Image 8: Comparison of the number of tokens produced by Command A+, Command A Reasoning, and gpt-oss for different languages (given as a multiple of tokens produced by the Command A+ tokenizer).

Fujitsu believes Command A+’s mixture-of-experts architecture and strong agentic performance align well with our commitment to deliver innovative, sovereign AI solutions through Takane and the Kozuchi Enterprise AI Factory. We look forward to leveraging its capabilities to accelerate secure, scalable AI adoption for our customers.

Vivek Mahajan
Corporate Executive Officer, Corporate Vice President, CTO, in charge of System Platform
Fujitsu Limited

What’s next?

Progress in sovereign AI today depends on advancing three fronts simultaneously: performance, security, and cost. At Cohere, we are investing across all three — both in our models and in the domain-specific capabilities that power North.

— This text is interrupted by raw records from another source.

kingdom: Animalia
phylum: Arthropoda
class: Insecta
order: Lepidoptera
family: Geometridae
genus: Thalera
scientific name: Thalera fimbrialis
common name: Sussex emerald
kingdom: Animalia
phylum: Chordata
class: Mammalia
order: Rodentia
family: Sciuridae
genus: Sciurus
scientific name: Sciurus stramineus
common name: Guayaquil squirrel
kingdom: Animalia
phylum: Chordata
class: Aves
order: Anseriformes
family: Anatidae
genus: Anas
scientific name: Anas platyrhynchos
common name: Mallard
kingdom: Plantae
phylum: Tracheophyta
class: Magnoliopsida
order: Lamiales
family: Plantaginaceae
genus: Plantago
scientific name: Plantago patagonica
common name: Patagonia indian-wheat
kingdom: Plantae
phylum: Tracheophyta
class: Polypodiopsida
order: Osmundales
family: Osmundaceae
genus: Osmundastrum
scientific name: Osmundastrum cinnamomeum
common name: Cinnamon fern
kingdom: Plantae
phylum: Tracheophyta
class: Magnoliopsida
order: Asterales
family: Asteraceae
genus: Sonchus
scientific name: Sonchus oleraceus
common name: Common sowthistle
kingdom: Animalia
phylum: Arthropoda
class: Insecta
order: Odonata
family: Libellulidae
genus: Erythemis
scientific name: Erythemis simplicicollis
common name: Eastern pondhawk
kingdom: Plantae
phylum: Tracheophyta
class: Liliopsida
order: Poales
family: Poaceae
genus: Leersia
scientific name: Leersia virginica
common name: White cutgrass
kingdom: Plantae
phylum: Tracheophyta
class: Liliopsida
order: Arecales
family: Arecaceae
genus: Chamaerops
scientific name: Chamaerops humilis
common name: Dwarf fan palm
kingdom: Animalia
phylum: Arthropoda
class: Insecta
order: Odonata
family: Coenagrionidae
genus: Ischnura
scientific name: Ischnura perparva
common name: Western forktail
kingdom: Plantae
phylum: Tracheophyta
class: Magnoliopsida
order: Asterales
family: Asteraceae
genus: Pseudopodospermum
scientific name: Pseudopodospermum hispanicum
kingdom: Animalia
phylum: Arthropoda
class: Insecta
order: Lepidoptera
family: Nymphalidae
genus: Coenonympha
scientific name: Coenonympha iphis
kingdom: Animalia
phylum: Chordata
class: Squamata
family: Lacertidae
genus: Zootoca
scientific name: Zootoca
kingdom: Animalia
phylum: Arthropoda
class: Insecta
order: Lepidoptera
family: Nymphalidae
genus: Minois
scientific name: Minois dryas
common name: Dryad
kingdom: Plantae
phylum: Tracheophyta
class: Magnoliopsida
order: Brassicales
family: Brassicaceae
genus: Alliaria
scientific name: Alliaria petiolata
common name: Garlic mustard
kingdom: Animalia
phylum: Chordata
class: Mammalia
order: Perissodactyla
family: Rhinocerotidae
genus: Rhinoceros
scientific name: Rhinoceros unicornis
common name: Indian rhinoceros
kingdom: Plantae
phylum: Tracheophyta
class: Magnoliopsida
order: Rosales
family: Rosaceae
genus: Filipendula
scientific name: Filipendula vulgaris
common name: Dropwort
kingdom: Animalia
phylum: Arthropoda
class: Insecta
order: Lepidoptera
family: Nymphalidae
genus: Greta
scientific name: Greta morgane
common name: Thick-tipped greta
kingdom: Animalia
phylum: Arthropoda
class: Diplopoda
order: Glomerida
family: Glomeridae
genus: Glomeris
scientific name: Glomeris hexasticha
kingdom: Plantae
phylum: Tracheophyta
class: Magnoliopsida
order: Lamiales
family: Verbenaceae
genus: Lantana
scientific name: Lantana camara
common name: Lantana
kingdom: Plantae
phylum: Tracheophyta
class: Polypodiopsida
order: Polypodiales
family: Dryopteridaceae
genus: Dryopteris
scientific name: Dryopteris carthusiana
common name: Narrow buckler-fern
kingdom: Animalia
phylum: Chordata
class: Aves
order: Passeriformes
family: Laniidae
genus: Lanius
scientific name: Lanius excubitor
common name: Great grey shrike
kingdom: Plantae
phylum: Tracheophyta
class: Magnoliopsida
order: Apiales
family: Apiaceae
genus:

That means improving reasoning, multimodal understanding, and coding performance, while ensuring models remain fit to run entirely within customer environments. The goal is not just stronger benchmarks, but systems that can support enterprise-wide transformation under real operational constraints.

We have already applied this approach across our other model families — including Embed, Rerank, and Transcribe — where we have achieved state-of-the-art performance alongside efficient, cost-aware inference.

Getting started

Command A+ is available today on Hugging Face, as well as through Model Vault. You can also try the model for free on our Space or with a Cohere API key.

Visit our documentation for detailed model specs, deployment guides, and cookbooks to get started.

Footnotes

¹ 𝜏²-Bench Telecom evaluated using standard settings and user simulation from [Barres et al. 2025]. Terminal-Bench Hard evaluated using Terminus-2 harness following the methodology of Artificial Analysis. AIME 2025 is evaluated on the official 2025 set of 30 questions, each question being repeated 10 times. The score is the pass@1 over this 300 sample dataset. IFBench is for single turn, loose evaluation mode and the score reported corresponds to prompt accuracy over 1470 samples corresponding to 294 unique prompts repeated five times. Scicode evaluated using 65 test problems which includes 288 subproblems. We prompt each subproblem with the 'scientist-annotated background' following the methodology of Artificial Analysis.

² MT-AIME was translated from English using Command A Translate. WMT24++ score is the average of 50 varieties: all supported languages, including ar_EG, ar_SA, pt_BR, pt_PT, zh_CN, zh_TW from the original WMT24++ test set. Serbian is evaluated with an internal transliteration to the Cyrillic script. Irish and Maltese are internally-created translations of WMT24++.

³ To train the Command A+ model efficiently at scale, we leveraged NVIDIA’s CUDA-X ecosystem (CUTLASS, cuBLAS, TE and NCCL) for high-performance computation, kernel optimization, and multi-GPU communication.

⁴ All models were measured on a single NVIDIA HGX B200 node (8 x GPUs), using vLLM with tensor parallelism (TP=8), against LiveCodeBench. Prompts were ~3K tokens with an 8K max output length.